Rising from his bed, Conundrum slipped from the dark chamber. The door let out into a long, echoing hall paved with glistening black stone. It stretched away into darkness in both directions. Picking one direction, he followed it, hardly even noticing where he was going. He had a vague desire to see the Indestructible, but he had no idea where it lay, whether they had towed it to their own docks or left it rusting on the eastern shore of the island.

He found his way to a stair and descended it, crossed a wide hall, and passed through a towering doorway that stood open, even at this late hour. Knights of Solamnia stood guard at either side of it, but they did not speak to him as he passed, and he barely noticed them except to remember Sir Grumdish with a sad sigh.
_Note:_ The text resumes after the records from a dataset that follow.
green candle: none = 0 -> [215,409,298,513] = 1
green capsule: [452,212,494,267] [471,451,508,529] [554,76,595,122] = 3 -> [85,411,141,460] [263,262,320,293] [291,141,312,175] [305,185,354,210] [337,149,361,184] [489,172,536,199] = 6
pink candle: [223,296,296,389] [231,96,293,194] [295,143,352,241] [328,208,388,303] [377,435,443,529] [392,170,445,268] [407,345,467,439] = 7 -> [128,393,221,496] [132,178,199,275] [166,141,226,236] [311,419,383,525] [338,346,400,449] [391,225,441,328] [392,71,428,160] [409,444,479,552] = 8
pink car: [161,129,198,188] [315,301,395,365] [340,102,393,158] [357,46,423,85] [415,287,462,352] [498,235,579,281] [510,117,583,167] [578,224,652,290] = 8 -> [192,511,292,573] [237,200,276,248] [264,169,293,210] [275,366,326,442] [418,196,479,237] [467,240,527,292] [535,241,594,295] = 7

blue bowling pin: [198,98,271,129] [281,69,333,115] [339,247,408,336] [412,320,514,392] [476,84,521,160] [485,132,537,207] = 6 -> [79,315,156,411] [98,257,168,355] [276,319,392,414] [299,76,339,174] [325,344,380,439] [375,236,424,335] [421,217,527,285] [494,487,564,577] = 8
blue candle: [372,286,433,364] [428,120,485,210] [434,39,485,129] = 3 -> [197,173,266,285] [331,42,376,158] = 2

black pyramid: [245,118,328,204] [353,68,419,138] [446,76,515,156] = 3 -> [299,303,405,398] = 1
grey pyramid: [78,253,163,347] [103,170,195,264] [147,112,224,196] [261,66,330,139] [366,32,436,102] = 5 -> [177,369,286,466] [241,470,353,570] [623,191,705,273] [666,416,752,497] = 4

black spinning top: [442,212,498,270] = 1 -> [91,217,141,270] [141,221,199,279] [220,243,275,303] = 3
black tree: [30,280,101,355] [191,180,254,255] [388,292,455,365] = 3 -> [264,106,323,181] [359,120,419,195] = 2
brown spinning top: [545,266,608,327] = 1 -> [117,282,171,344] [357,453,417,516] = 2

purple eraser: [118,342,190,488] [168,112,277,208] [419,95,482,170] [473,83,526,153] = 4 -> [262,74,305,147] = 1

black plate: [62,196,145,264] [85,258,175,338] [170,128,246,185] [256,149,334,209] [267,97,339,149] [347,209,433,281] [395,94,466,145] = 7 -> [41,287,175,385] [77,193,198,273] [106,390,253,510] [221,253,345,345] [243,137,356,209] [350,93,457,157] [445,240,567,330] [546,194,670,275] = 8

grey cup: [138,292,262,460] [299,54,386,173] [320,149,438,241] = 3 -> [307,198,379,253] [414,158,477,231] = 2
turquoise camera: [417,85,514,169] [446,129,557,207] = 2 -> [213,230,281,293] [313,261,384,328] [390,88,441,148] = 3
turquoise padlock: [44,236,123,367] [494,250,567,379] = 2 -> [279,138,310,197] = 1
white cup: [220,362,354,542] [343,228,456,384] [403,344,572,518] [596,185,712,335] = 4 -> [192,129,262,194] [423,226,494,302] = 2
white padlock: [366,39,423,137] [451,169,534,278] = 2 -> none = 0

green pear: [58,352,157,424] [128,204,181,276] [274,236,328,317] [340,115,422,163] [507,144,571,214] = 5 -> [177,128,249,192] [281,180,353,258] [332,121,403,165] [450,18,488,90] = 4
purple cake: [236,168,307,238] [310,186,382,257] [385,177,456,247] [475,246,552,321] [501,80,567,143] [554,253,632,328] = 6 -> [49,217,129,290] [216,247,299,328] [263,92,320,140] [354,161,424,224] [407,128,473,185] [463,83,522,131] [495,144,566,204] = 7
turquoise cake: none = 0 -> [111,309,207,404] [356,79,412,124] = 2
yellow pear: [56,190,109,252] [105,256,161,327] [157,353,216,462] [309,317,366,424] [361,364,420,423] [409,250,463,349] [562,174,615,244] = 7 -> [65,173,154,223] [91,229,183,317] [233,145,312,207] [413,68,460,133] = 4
He wandered out onto the grounds of the Citadel of Light. His eyes were bent downward, watching his thin slippers shuffling through the neatly clipped, rain-soaked winter grass. He felt a chill and remembered that he had on only a hospital gown, but he merely tucked his hands into his armpits and continued onward, his head bent, consumed in brooding thought.

After a time, he came to an abrupt stop, his nose in a clipped hedge. He stepped back and examined it, then looked around. He found himself between two hedges, one of them running off to his left for a few yards before turning left again, the other stretched back the way he had come, passing beneath an arch and opening onto the lawn where he’d been wandering aimlessly. A pair of tall crystalline domes rose beyond the lawn, glimmering in the light of the newly risen moon.

Shrugging, Conundrum turned left. He followed the corridor to its next turning, then to a crossing of four ways. Still brooding on his own problems, he chose a passage at random and continued walking.

And continued walking. He began to shiver with a chill and wondered how long he’d been wandering between hedges. He glanced quickly around, found the moon and got his bearings, then set out to return to his hospital ward. He was sure he could find it. If only he could get out of this hedge maze.


The next morning, Conundrum’s healer hurried on her way to the Citadel, for she’d heard her patient had recovered. As she crossed the lawn, she noticed a crowd of students gathered at the entrance to the hedge maze. They were laughing at something, and even as she looked, more hurried across the lawn to join in the fun. Shrugging, she diverted her course to see what all the commotion was about.

Seeing her approach, the crowd parted, many hiding snickers and chuckles behind their hands. What she saw filled her first with horror, but this quickly changed to relief and joy. Her patient was healed, body and soul.

Conundrum, still wearing his hospital gown, squatted at the entrance to the hedge maze, busily sketching it on a bed sheet with a chunk of charcoal.

“I got lost!” he said as he scratched a thick black line onto the linen. “Lost, if you know what I mean. Took me all night to find my way out, and even then only by accident!”

“Well, of course,” one of the students said. “This is the magical Hedge Maze of the Citadel of Light.”

“Yes, I know! Isn’t it wonderful?” Conundrum beamed, his bald head glistening in the light of the morning sun.